Toplumsal Normların Bozulma Mekanizmaları
Amat‘ın Osmanlı donanma kültüründe salı günü sefere çıkmama geleneği, toplumsal normların bozulmasını simgeler; kaptanın düzeni bozma eğilimi, normların kötülüğü içkin kılan yapısal kusurları açığa vurur. Mürettebatın iç çatışmaları, bu bozulmayı kolektif bir felakete dönüştürür. Ziyan‘da normlar, askerlik hiyerarşisinin tabu eleştirisiyle parçalanır; kahramanların kadınlara ve otoriteye yönelik nefret dolu eylemleri, toplumsal yapının yıkım arzusunu norm haline getirdiğini gösterir. Anar ve Günday’ın eserleri üzerinden, bozulma mekanizmaları kötülüğün kökenini, normların baskı altında tersine dönmesinde arar: Anar’da geminin yolculuğu normların kozmik bir eleştirisine yol açarken, Günday’da bireysel patlamalar toplumsal bir krize evrilir. Bu mekanizma, felsefi olarak kötülüğün, normların içerdiği çelişkilerden doğduğunu doğrular.
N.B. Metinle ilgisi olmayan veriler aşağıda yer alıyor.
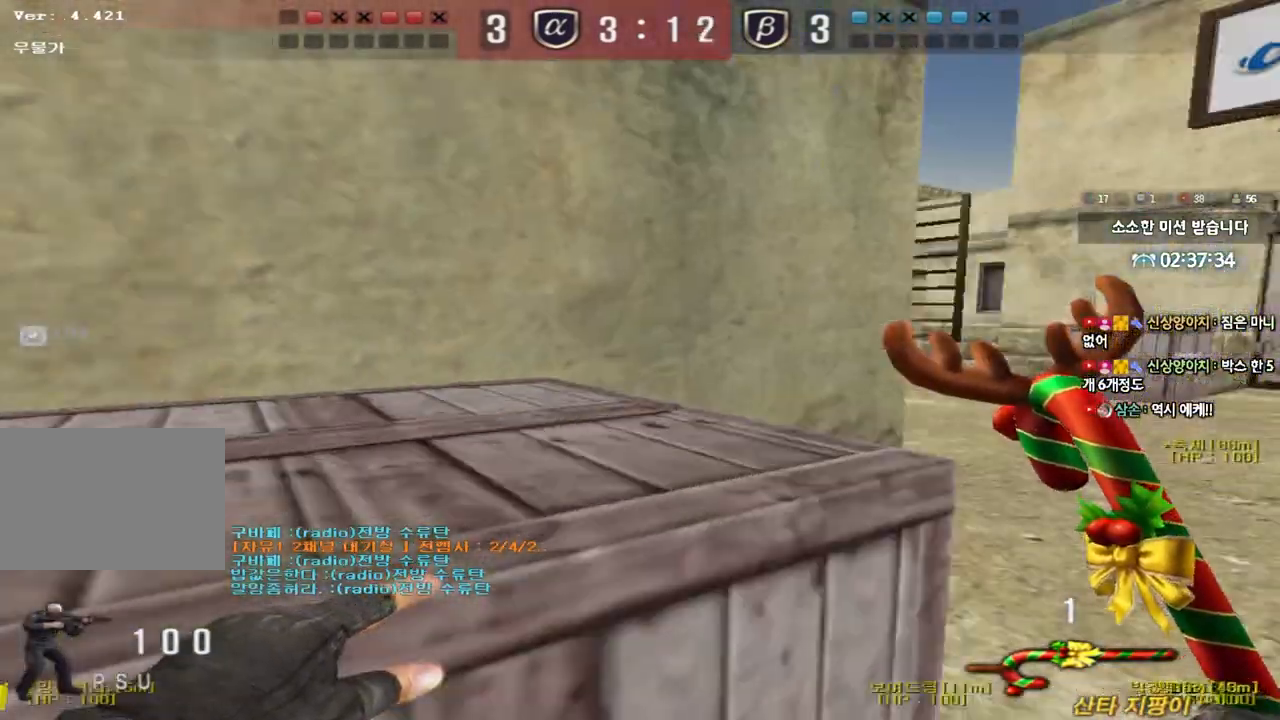
{"keys": ["d", "w"], "events": []}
Etik Sorumluluğun Sınırları
Anar’ın Amat‘ında etik sorumluluk, reisin ölümsüzlük arayışında merhametin silinmesiyle sınanır; geminin 58 topu, kolektif şiddetin etik sınırları aştığını vurgular. Bu sınırlar, romanın sonsuzluk temasıyla belirsizleşirken, sorumluluğun bireysel olmaktan çıktığını gösterir. Günday’ın Ziyan‘ında etik sınırlar, kahramanların disiplin koğuşundaki duyarsızlaşmayla erir; yıkım arzusu, sorumluluğu nihilist bir boşluğa indirger. Yazarların metinlerini merkeze alarak, etik sorumluluk kötülüğün kökenini, sınırların aşınmasında bulur: Anar’da yolculuk etik çöküşü evrensel bir kabule taşırken, Günday’da bireysel yıkım etik normları yok eder. Bu sınırlar, felsefi analizde kötülüğün, sorumluluğun dağılımıyla çoğaldığını kanıtlar.